● **Activity**: Only the pictures are dropped. Restate each line below word for word.

● **Source material**:

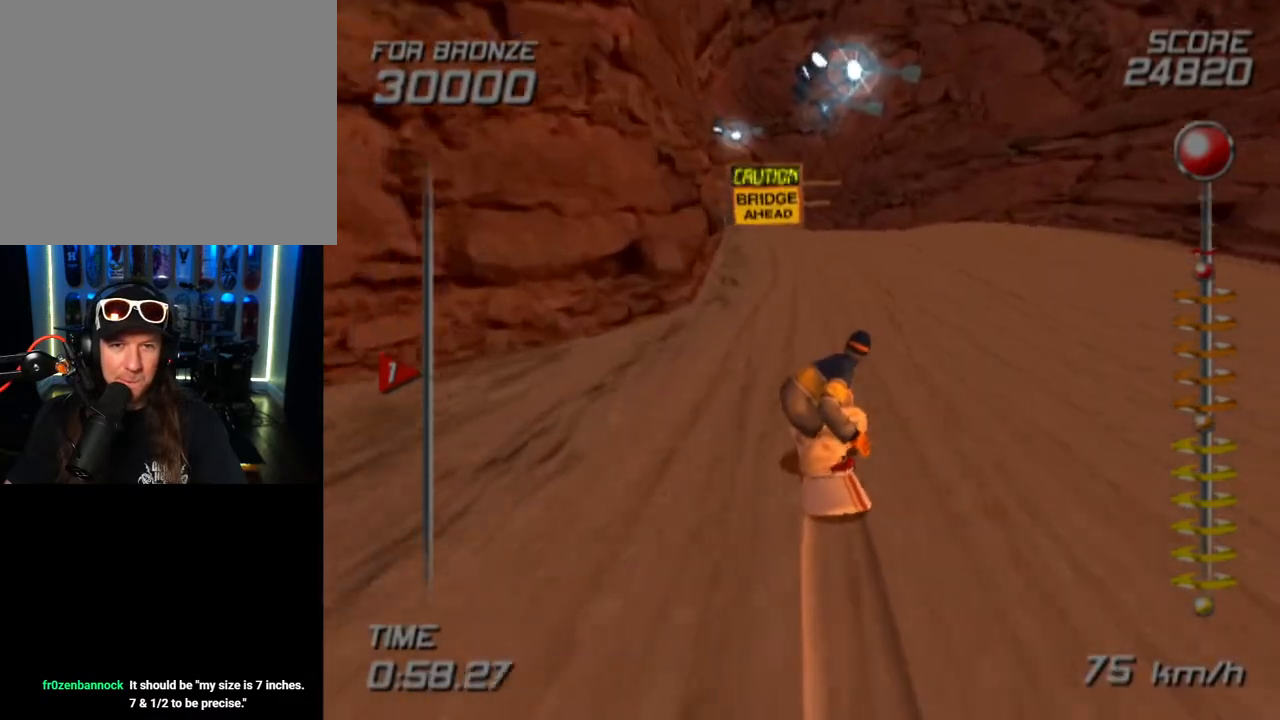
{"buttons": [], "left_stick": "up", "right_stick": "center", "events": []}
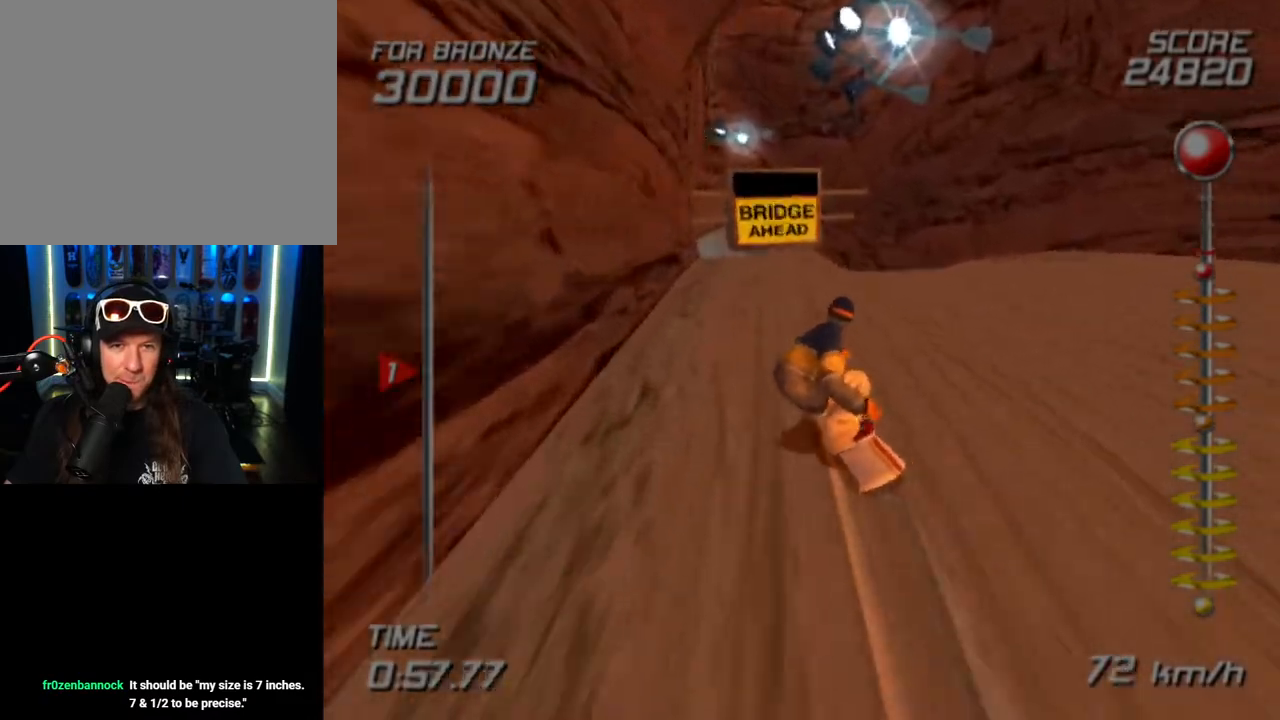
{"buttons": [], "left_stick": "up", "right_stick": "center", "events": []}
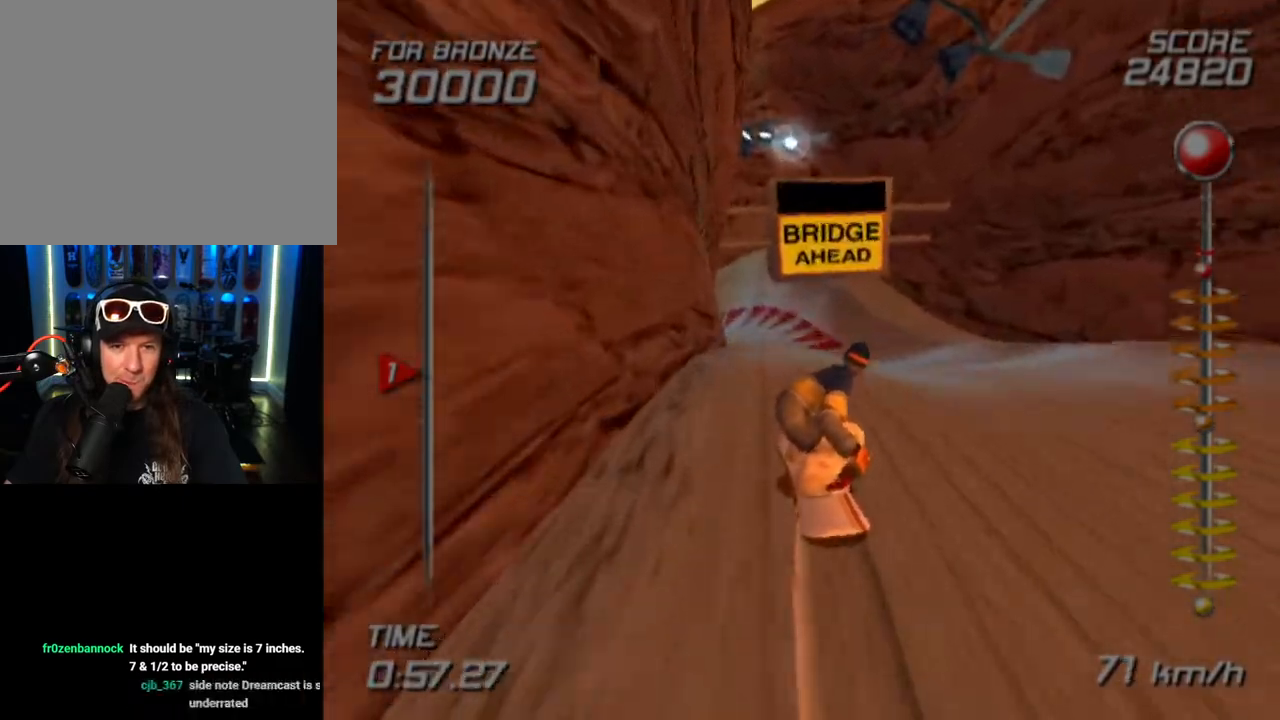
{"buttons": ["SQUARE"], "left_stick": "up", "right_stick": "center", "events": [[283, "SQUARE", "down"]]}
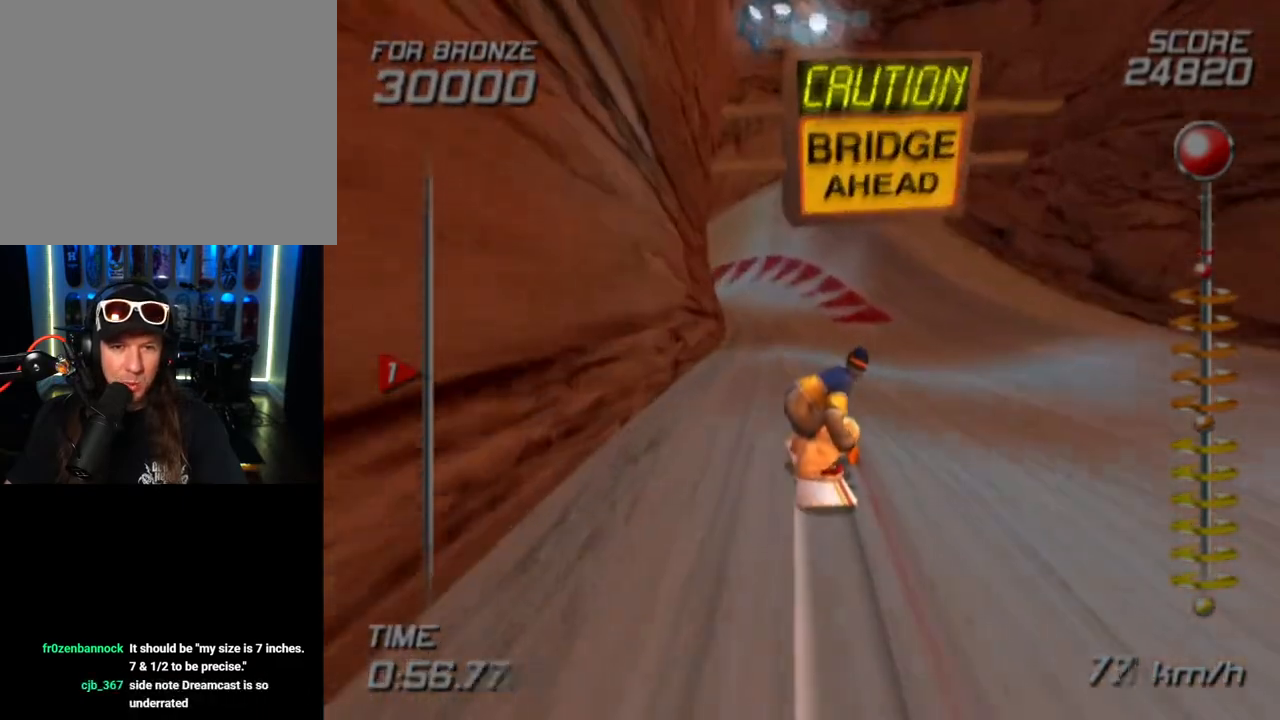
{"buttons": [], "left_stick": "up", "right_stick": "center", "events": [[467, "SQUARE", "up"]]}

● **Written solution**:
{"buttons": [], "left_stick": "up", "right_stick": "center", "events": []}
{"buttons": [], "left_stick": "up", "right_stick": "center", "events": []}
{"buttons": ["SQUARE"], "left_stick": "up", "right_stick": "center", "events": [[283, "SQUARE", "down"]]}
{"buttons": [], "left_stick": "up", "right_stick": "center", "events": [[467, "SQUARE", "up"]]}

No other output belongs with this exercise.